Apalagi jika kaitannya dengan penentuan kepemimpinan nasional, maksudnya pemilihan presiden (pilpres).
Karena biasanya kaum oligarki selalu bicara kepentingan jangka panjang menyangkut kepentingan bisnisnya.
Nah, yang tak kalah menarik adalah bau oligarki yang sudah rada tercium jika melihat perkembangan politik jelang pilpres 2024 mendatang.
Aroma tersebut lebih terasa pasca-PDIP mendapuk Ganjar Pranowo sebagai capres, di Batu Tulis.
Jika sebelum PDIP mengumumkan Ganjar, pergerakan partai-partai politik masih biasa-biasa saja, hanya beda pada koalisi Partai Gerindra dan PKB yang sejak awal sudah mulai terjalin.
Belum lagi KIB yang terdiri dari Partai Golkar, PAN dan PPP. Sementara Partai Nasdem, PKS dan Partai Demokrat juga telah mengusung Anies Baswedan melalui Koalisi Perubahan.
Setelah Ketua Umum PDIP mengumumkan Ganjar, barulah, peta berubah drastis.
KIB akhirnya robek, hal ini ditandai ketika PPP langsung tancap gas mendukung Ganjar dan menjadi rekan koalisi PDIP.
Demikian halnya PAN yang tengah menjalin komunikasi.
Nah, operasi oligarki ini disinyalir atau diduga mulai agak terbaca ketika PPP sempat menyebut Sandiaga Uno sebagai cawapres Ganjar dan PAN sekarang terlihat jelas mengusung nama Erick Thohir.
Gambaran politik itulah yang mungkin menjadi jawaban, kenapa Sandiaga lompat pagar ke PPP sementara Erick Thohir coba menggunakan jaringan anak-anak muda NU, yang pada akhirnya dinobatkan sebagai anggota Barisan Ansor Serbaguna (Banser), dan sebagai ketua panitia Harlah seabad NU di Sidoarjo, Jawa Timur.

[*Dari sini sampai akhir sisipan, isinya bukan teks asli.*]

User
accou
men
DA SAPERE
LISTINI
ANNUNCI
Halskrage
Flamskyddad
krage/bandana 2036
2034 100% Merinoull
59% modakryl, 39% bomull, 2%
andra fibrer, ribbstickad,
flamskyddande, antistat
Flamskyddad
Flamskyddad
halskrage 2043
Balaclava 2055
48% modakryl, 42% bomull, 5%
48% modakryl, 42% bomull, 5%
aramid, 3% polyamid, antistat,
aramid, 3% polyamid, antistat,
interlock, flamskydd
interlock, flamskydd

Kira-kira Erick Thohir “di NU-kan.”
Artinya diduga dua tokoh (Sandiaga dan Erick) ingin mencoba mengambil klaim “Islam” dalam kontestasi pilpres yang selalu beraliran Nasionalis – Religius.
Apalagi hal ini ditegaskan oleh Megawati ketika menyematkan peci kepada Ganjar, Mega mengatakan bahwa peci/songko tersebut adalah simbolis Nasionalis-Religius sebagaimana pemikiran sang ayah, Sukarno.

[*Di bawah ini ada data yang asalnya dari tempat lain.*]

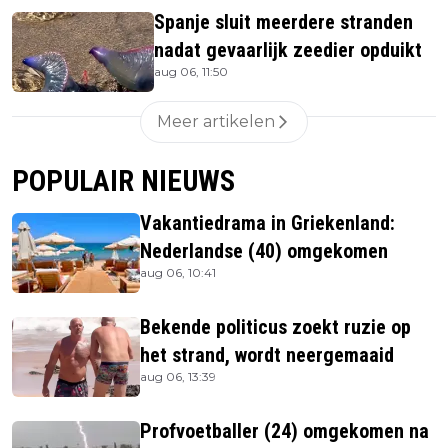
Spanje sluit meerdere stranden
nadat gevaarlijk zeedier opduikt
aug 06, 11:50
Meer artikelen
POPULAIR NIEUWS
Vakantiedrama in Griekenland:
Nederlandse (40) omgekomen
aug 06, 10:41
Bekende politicus zoekt ruzie op
het strand, wordt neergemaaid
aug 06, 13:39
Profvoetballer (24) omgekomen na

Dengan demikian, bisa jadi para oligarki membidik “kepentingan” pada capres Ganjar Pranowo.
Skenario ini sebenarnya hampir saja buyar, ketika nama Imam Besar Masjid Istiqlal, Nasaruddin Umar sempat mencuat dalam hitungan 2-3 pekan.
Namun jika dibaca bisa jadi, ada pihak yang mencoba melempar nama Nasaruddin Umar hanya untuk sekadar “mengecek pasar.”